■ Task instructions ■
For the records below, print the lines from the line with "Image 1: EM planes" through the line with "Image 2: EM" exactly as written; include both end lines and exclude the rest.

[Saved entries]
*** Block opens ***
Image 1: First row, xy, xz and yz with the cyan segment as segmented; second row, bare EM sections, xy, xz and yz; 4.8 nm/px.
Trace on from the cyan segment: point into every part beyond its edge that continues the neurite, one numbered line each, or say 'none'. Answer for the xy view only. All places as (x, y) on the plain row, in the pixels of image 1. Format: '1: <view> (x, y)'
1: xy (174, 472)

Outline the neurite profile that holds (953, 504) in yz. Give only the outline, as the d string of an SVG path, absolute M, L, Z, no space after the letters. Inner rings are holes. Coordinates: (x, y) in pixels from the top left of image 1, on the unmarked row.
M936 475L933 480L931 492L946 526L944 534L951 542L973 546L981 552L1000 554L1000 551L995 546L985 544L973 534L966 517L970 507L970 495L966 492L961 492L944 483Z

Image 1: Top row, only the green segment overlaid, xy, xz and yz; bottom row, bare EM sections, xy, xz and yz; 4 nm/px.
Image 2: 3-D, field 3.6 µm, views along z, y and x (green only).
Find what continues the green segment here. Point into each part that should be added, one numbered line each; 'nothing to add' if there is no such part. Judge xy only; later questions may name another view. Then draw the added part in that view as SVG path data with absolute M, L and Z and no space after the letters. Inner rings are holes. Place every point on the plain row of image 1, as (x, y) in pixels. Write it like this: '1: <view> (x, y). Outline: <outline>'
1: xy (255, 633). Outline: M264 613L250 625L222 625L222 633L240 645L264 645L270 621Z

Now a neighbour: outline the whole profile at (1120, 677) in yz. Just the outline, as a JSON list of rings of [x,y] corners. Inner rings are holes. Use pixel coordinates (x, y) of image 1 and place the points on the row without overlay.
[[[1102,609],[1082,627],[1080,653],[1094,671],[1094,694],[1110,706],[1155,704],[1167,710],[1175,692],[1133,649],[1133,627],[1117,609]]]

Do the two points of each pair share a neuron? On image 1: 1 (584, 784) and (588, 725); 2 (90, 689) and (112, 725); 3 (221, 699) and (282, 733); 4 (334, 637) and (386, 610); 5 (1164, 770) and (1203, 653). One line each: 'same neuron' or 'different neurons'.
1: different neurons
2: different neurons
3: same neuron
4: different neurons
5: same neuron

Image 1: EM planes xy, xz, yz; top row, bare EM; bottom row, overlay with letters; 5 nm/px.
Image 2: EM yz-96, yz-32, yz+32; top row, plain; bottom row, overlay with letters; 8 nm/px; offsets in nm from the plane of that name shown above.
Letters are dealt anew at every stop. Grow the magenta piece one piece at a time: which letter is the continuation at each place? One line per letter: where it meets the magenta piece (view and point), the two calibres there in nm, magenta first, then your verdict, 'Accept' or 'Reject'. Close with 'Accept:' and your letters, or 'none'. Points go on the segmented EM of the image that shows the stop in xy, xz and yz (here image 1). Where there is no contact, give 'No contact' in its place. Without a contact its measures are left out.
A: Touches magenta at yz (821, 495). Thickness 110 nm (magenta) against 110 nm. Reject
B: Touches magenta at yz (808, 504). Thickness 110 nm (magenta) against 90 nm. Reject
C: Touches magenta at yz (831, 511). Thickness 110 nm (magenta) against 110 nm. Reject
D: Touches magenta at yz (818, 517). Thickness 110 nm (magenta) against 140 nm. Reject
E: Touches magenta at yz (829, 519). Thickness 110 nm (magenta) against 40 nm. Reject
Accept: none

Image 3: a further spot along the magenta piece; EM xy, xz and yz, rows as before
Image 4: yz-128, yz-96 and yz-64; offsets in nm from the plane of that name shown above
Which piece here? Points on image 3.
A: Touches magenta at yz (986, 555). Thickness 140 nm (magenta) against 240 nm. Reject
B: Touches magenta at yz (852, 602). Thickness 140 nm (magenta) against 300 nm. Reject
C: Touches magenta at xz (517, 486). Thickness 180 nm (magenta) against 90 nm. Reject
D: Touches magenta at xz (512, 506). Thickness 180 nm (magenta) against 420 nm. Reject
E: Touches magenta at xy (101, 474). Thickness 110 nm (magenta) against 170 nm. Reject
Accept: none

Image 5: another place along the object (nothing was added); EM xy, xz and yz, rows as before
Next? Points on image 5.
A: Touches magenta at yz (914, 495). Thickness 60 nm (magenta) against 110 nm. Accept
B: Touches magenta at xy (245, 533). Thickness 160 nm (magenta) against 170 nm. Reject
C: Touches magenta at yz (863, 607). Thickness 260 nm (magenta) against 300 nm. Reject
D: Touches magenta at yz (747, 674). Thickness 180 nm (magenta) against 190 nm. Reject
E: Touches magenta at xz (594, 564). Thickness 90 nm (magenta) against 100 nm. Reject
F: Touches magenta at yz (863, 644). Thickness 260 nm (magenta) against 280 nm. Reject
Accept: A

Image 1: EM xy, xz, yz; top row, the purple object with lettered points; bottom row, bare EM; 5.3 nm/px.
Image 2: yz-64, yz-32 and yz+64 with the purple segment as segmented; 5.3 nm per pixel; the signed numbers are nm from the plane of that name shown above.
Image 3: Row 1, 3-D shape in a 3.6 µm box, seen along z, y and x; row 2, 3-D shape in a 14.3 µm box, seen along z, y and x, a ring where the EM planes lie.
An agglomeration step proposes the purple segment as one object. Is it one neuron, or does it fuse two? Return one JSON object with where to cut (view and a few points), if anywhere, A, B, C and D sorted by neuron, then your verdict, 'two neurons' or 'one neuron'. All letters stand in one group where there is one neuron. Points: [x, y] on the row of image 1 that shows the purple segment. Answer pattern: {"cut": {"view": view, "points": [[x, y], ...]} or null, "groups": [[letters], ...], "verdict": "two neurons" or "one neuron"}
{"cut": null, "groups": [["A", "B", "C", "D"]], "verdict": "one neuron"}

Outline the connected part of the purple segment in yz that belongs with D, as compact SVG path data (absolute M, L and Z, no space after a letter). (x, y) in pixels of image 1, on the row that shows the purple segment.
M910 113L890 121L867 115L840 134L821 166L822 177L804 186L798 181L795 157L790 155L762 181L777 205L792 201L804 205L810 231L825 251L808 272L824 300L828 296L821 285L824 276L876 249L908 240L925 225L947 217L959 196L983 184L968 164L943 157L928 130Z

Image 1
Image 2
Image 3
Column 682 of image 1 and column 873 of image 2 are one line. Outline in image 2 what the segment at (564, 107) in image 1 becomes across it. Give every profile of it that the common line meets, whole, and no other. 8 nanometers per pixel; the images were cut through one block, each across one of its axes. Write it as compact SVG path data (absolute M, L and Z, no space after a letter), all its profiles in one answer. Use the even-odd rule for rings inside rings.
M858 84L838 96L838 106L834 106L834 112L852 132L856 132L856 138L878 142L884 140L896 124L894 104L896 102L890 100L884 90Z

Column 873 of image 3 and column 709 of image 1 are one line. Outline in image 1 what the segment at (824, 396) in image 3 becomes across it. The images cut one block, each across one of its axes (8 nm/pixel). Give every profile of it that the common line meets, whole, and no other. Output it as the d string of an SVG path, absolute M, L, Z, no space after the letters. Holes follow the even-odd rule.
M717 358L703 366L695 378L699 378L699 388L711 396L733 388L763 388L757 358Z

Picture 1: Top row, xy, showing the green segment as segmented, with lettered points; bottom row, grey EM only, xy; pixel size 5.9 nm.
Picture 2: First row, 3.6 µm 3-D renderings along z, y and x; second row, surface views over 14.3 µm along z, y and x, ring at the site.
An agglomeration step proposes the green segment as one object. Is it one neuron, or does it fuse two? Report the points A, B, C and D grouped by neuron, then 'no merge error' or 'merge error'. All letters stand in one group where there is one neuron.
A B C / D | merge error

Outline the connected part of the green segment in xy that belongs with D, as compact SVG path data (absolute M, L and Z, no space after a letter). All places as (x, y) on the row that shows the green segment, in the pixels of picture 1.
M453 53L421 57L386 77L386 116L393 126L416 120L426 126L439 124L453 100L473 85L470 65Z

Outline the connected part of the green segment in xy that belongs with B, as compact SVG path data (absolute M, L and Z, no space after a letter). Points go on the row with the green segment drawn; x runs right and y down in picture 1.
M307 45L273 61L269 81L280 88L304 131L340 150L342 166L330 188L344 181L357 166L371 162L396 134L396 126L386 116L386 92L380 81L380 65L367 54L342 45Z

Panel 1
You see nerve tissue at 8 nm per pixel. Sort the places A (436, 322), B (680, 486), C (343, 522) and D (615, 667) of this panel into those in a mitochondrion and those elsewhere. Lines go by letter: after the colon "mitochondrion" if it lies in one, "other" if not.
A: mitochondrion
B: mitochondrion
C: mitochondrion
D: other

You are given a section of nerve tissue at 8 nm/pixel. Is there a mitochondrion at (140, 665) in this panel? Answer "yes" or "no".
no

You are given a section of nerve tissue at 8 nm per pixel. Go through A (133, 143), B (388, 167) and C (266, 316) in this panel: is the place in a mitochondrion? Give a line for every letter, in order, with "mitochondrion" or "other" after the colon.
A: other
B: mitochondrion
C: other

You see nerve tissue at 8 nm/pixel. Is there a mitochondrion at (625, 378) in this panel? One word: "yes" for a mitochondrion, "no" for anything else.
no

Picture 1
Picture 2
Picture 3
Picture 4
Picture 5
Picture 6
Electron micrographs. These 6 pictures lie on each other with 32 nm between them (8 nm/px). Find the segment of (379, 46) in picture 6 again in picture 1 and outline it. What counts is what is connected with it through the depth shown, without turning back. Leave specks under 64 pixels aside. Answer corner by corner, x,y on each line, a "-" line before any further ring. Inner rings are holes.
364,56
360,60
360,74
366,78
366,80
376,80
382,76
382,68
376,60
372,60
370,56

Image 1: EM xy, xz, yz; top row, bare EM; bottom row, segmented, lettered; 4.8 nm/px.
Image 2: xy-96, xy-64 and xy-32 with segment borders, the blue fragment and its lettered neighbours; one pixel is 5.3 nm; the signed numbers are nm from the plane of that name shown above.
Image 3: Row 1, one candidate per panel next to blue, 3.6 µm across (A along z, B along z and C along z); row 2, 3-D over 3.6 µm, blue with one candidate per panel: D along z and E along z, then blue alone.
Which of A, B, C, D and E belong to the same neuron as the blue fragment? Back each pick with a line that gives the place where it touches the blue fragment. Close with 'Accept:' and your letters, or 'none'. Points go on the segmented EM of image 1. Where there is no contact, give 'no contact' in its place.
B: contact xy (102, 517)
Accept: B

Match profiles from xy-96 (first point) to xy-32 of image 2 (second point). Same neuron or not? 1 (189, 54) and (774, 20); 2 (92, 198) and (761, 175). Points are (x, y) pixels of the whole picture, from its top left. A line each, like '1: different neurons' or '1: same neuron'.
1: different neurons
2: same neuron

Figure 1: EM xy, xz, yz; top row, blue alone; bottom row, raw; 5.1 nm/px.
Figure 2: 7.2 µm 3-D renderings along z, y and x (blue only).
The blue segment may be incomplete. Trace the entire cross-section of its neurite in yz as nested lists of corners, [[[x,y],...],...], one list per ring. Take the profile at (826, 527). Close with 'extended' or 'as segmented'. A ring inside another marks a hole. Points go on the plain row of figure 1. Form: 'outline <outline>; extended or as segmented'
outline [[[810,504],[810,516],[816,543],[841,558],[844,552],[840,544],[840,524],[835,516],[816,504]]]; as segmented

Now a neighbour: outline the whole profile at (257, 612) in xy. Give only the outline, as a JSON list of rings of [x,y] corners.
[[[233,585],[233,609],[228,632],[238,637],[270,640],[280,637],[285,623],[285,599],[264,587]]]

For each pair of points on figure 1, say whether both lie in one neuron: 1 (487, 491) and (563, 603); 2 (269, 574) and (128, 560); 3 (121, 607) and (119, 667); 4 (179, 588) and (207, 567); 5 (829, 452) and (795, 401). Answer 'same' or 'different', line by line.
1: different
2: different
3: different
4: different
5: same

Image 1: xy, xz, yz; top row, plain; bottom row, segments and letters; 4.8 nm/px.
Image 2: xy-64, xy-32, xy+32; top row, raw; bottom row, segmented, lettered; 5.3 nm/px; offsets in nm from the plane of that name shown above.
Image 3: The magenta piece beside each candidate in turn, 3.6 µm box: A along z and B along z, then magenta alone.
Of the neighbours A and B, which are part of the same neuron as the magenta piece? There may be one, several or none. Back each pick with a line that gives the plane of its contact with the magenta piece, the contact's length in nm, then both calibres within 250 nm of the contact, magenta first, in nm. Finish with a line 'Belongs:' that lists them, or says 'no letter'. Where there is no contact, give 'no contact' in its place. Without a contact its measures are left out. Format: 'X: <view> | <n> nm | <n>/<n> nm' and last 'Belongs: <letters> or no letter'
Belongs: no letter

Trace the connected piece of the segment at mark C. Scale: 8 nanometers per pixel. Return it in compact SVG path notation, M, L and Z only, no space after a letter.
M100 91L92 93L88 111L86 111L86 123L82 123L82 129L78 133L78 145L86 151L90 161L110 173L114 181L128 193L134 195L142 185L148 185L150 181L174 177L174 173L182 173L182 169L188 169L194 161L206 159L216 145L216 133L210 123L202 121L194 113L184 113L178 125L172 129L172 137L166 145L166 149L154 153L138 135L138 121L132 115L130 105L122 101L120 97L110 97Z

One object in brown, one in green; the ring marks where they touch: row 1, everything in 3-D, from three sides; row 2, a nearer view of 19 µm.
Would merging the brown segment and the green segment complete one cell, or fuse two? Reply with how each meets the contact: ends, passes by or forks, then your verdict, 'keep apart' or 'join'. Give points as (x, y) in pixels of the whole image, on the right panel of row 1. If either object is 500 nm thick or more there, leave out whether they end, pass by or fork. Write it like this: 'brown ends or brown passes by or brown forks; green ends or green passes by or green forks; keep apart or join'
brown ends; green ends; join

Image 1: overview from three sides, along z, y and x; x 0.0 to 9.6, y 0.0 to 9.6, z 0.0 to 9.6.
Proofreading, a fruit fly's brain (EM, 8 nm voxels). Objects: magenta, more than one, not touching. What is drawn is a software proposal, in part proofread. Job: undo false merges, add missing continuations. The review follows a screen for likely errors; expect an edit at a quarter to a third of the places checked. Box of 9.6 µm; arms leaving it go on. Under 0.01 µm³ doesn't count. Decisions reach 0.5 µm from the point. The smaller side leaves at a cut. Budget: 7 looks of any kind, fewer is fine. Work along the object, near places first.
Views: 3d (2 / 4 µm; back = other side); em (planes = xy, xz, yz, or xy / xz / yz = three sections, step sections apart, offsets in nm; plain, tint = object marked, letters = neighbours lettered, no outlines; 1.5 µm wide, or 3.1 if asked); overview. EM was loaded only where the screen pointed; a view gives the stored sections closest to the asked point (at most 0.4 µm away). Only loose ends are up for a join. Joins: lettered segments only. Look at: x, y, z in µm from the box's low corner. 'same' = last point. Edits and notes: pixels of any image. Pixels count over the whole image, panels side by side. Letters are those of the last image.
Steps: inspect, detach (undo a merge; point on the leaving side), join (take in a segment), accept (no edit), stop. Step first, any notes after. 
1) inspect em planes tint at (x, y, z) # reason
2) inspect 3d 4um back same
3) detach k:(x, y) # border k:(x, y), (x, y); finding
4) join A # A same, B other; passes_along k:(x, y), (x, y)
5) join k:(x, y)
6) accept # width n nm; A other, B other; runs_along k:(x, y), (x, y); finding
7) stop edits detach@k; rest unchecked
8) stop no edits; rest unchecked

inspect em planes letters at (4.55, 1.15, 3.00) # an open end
*** Block closes ***
■ Solved problem ■
Image 1: EM planes xy, xz, yz; top row, bare EM; bottom row, overlay with letters; 5 nm/px.
Image 2: EM yz-96, yz-32, yz+32; top row, plain; bottom row, overlay with letters; 8 nm/px; offsets in nm from the plane of that name shown above.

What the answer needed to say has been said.